Having read a /lot/ of documentation on the async await pattern I thought I had a pretty good handle on the pattern. I read all about async all the way then read another article that mentions ‘if it runs in under 50 milliseconds don’t async it’. It seems there is conflicting information and/or opinions and I have managed to just confuse myself. I have also read that Task.Yield() will force an async decorated method to run asynchronously.
Given the following code:
static async Task MethodA() {
await MethodB().ConfigureAwait(false);
}
static async Task MethodB() {
await Task.Yield();
MethodC();
}
static void MethodC() {
// do some synchronous stuff
}
static async Task Main(string[] args) {
var task1 = Task.Run(() => MethodA().ConfigureAwait(false));
var task2 = Task.Run(() => MethodB().ConfigureAwait(false));
await Task.WhenAll(new List<Task>() { task1, task2 });
}
Will MethodC run synchronously or asynchronously, I assumed asynchronously as it was called from an asynchronous method. Also, is Task.Yield necessary at all?
To be honest this is doing my head in, every article I have read delves deeper and deeper into the async await pattern with the whys and wherefores and is just adding more complexity to the question.
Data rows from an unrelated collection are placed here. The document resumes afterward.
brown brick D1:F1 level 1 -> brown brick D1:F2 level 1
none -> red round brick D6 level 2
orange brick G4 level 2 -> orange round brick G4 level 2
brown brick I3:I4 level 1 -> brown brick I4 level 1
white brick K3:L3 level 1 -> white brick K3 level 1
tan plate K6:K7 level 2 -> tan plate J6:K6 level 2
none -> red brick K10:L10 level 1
Just looking for a simple answer.
>Solution :
Will MethodC run synchronously or asynchronously
Synchronously. It has a synchronous signature, so it will always run synchronously.
I assumed asynchronously as it was called from an asynchronous method
The context from which it is called is irrelevant to how MethodC will run.
is Task.Yield necessary at all
Well it will force MethodB to yield a Task before MethodC runs, but this will be incomplete until MethodC finishes, and because MethodC is synchronous (does not release the thread) it achieves nothing useful.
Just looking for a simple answer
async bubbles up the call stack, and because you are not consuming an async method here (MethodC is synchronous) you should not be using async at all.